Pick up the interview about Marfa and Mexican agate after its final line and carry it forward.

▶ _Text provided_

=======

Paul Graybeal: Each location…I guess what I’m trying to say is, like Needle Peak, some of that formation will be in Mexico. You know it can crop up over there. I don’t have a geological map to tell me exactly what in Mexico, but I do know that each mountain range produces like, you’ve got the Laguna agates and Moctezuma’s and Percales, so you know you have about 30 or 40 different locations in the northern Mexico that famously produce agate and has for many years. When people think about agate it’s usually a piece of Mexican banded agate or Lake Superior you know, another famous…

C.M. Mayo: Oh, Lake Superior? That’s a long way north.

Paul Graybeal: Right. You know there’s only a few places where when people think of agates they think you know where they’ve been really highly promoted. Mexico is one of them. And some experts say that Mexico produces the most beautiful agate in the world. Well, I disagree. I think Marfa does, but the trouble is Marfa hasn’t been exploited, it’s not been made highly famous. Part of the reason is because it’s all on private property and it’s very difficult to get access. I don’t think it’s as widespread as the agate beds in Mexico where when they first started to produce there was enough for everybody who wanted a piece of agate to have a piece of agate and not have to pay a hundred dollars for it.

C.M. Mayo: Well, I would think the Marfa agate would become better known just because Marfa has a big presence on the Internet.

=======

▶ _Data to examine_
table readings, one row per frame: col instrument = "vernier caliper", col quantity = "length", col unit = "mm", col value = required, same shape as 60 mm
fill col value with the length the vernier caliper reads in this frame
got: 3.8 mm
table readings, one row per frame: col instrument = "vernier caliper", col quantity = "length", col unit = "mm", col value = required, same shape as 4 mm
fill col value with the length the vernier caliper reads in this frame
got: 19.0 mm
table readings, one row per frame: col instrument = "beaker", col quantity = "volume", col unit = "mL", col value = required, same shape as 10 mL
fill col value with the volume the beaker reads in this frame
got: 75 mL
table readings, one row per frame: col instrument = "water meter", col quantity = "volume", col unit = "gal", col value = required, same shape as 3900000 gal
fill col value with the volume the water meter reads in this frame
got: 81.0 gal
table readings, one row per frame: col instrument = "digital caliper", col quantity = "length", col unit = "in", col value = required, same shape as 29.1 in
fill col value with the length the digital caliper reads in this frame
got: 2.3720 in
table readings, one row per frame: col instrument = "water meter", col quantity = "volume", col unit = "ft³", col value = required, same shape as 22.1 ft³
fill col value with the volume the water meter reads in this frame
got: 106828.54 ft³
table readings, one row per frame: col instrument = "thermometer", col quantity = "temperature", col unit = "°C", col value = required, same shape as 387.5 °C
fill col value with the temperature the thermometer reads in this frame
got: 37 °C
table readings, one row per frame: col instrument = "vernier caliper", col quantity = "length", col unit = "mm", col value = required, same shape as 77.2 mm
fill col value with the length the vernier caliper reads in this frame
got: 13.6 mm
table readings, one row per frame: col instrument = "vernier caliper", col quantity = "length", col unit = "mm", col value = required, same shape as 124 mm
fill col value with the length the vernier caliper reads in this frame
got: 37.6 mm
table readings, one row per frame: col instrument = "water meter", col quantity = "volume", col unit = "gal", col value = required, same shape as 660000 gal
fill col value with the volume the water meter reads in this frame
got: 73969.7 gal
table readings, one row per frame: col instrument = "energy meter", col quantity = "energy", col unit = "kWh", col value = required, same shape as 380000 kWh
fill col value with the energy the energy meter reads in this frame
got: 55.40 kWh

=======

▶ _Written response_
Paul Graybeal: Yeah, it’s developing… and I you know over the last five years, I’m sure that…I’m not a big promoter like Charlie Angell and I don’t promote fieldtrips like some folks do. You know, I treat my privileges more like a person might have a claim. I make my living at it, so I’m not…

C.M. Mayo: Well, you have a lovely website, which is very informative. I was doing a little research— I know almost nothing about this subject, but I researched what I could this morning on your website, and you had pictures and explained the different types of agate very well. Yeah. I see though that there’s more and more about…I mean the minute I decided to write my book on Marfa, The New York Times did all these pieces on Marfa! [LAUGHS] It’s funny, it’s like, well, gee I seem to be one of the crowd here and I thought I had picked a place to write about that no one was writing about.

Paul Graybeal: No. Marfa’s been highly publicized, but you know, out of all New York and LA-kind of articles, I’ve never been mentioned.

C.M. Mayo: I saw you on the Etsy video [“No Place ike Here”] though!

Paul Graybeal: Okay. There’s…

C.M. Mayo: That was a good video!

Paul Graybeal: Yeah, and I have about half a second.

C.M. Mayo: It’s a great one!

Paul Graybeal: [LAUGHS] Yeah, but I’m not promoting my inventory through Etsy and I’m sure if I had they probably would’ve given me a little longer spot, but outside of that… oh, and I did get mentioned in an interior decorator magazine some 10 years ago that I had a line, kind of thing. I’ve come to find out that a lot of folks use rocks for interior decorating, that kind of thing, so that makes sense. You know anybody writing about the Marfa scene, I’m down there with the guy that’s wearing the funny hat and walking the street looking for handouts kind of thing. [LAUGHS]

C.M. Mayo: Oh, no. I think it’s a big part of the whole region is gemstones and I know people are really passionate about it.

Paul Graybeal: To the naturalist and I’ll get my 10 percent from anybody across the board. It doesn’t matter if you’re a millionaire with a high art, if you have a rock bug you’re going to make your way into my shop.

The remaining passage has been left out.